D’une part, des gosses qui se marient avec le consentement, pire, la complicité, de certains adultes, et de l’autre, un Premier ministre qui n’a trouvé rien de mieux que de… brader notre nationalité. Elle est bien belle, notre île Maurice de 2018 !

Tandis que chaque Mauricien se bat durement pour garder la tête hors de l’eau, en ces temps de récession économique internationale, où l’emploi est rare, où l’on doit trimer pour gagner suffisamment de sous pour nourrir ses gosses, les habiller décemment, subvenir à leur éducation, entre autres, voilà que Pravind Jugnauth a préconisé, dans son exercice budgétaire du 14 juin, ni plus ni moins que de… vendre notre citoyenneté.
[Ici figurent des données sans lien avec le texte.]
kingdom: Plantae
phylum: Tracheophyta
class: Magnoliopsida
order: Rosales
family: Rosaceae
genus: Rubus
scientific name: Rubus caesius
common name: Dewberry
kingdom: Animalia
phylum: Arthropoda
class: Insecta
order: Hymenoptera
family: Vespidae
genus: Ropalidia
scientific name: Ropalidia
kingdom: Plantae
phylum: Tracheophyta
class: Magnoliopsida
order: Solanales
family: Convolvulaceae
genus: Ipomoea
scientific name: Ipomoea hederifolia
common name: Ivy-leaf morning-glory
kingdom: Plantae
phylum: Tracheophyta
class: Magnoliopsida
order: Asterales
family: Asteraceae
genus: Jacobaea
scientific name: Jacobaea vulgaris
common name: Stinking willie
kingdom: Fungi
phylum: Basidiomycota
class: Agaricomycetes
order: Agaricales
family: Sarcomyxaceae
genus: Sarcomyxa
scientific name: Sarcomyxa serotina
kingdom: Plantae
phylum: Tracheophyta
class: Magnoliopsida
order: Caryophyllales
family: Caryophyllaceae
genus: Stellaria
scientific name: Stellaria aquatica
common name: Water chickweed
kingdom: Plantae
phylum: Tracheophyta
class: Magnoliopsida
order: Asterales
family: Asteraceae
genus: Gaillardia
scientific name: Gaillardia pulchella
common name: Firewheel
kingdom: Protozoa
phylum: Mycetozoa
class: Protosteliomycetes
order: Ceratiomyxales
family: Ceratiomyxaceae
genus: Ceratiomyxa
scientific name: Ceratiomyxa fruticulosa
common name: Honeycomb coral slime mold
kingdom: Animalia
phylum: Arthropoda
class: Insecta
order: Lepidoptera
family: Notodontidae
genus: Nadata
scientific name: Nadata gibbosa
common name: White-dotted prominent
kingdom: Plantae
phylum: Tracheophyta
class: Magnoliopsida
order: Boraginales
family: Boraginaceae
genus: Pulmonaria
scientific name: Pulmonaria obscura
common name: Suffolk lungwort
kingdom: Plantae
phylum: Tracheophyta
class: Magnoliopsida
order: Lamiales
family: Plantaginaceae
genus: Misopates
Entre autres mesures présentées, parions que celle-là va certainement faire date ! Et pas pour les meilleures raisons, on peut en être certains.

Moyennant donc un million de dollars américains, ceux qui en ont les moyens pourront s’adjuger notre passeport et le droit de venir vivre chez nous. Sans vouloir froisser notre mythique hospitalité qui confère à Maurice son cachet de « Île Paradis », et loin d’être xénophobe, il est clair qu’une telle démarche n’attirera pas que les revenus escomptés ! Ce petit caillou au milieu de l’océan Indien a-t-il donc autant besoin d’argent que son Premier ministre n’a rien trouvé de mieux que de le morceler et le vendre aux milliardaires du jour ?

Ce serait donc ça, sa formule magique ? Il y a tout le revers de la médaille que Pravind Jugnauth pensait pouvoir gommer… Mais heureusement que l’on peut compter sur quelques Mauriciens bien réfléchis qui ont à cœur l’avenir de leurs gosses !
Sur ce plan, Lalit, qui avait été le premier à réagir sur la question, jeudi dernier, a totalement raison.

En taxant Pravind Jugnauth, ce Premier ministre non-élu qui a accédé au poste suprême du pouvoir via une cérémonie de passation de pouvoir entre père et fils, de vouloir hypothéquer notre pays, le parti politique émet des craintes réelles et justifiées : il y a risque de perdre notre terre, dans cette entreprise ! Le mot « colonisation » revêt ici une tout autre importance quand on sait comment les nouveaux milliardaires s’approprient les meilleurs terrains un peu partout dans le monde et en font leurs palais, le plus souvent au détriment de la faune et de la flore locales, sans oublier les droits des résidents. Les médias internationaux en parlent suffisamment souvent.

Assez pour que nous ne tombions pas dans le même panneau et qu’on évite de se retrouver, un beau jour, étranger dans notre propre pays. Et déjà au train où nos plages se réduisent comme une peau de chagrin, au nom d’un certain développement économique, doit-on aussi risquer de perdre le peu qui reste aux citoyens ? Quel héritage ce gouvernement veut-il laisser ? Le souvenir d’une île où il faisait bon vivre et où, un jour, un Premier ministre a tout claqué ?

L’autre élément qui a réveillé brutalement les Mauriciens concerne cette fillette de 13 ans, enceinte de 4 mois. Plus que choquante, révoltante et qui donne carrément le vertige, cette triste mort est venue nous rappeler une pratique des plus douloureuses, hors du temps. Que l’on a cru inexistante parce que tue sournoisement. Maintenue dans le plus grand secret avec la complicité de quelques adultes plus occupés à être des « bien pensants » que de se préoccuper d’une vie humaine !

Au banc des accusés dans cette affaire, il y a foule. Et cette affaire est également révélatrice d’un mal très profondément ancré dans notre petite société aux influences denses. Quiconque regarde la télé voit au quotidien défiler des campagnes destinées à protéger nos enfants, les éléments les plus vulnérables d’une société, des exploitations diverses : le travail, le sexe, la guerre… Dans diverses parties du monde, des fillettes sont « mariées » alors qu’elles-mêmes ne sont encore que des gosses. Imaginez qu’à 18 ans, ces bouts de femme sont des mères de famille, leurs corps portant des traces indélébiles de différentes grossesses. Est-ce naturel ? Approprié ? Doit-il être accepté ?

Légiférer est très important, car il s’agit d’aider à sécuriser ces gosses. Mais une bonne partie de la réponse concerne aussi la révision de la mentalité. Parce qu’une gosse qui menace de se suicider si ses parents ne lui passent pas ses moindres caprices, dans une société où on a « oublié » d’être sévère et où on se contente de « faire plaisir », cela engendre des coûts souvent inestimables. Aussi, « aimer » ne doit pas rimer avec « toutes les libertés »… Autrement, on perd parfois ceux qu’on pense « aimer ».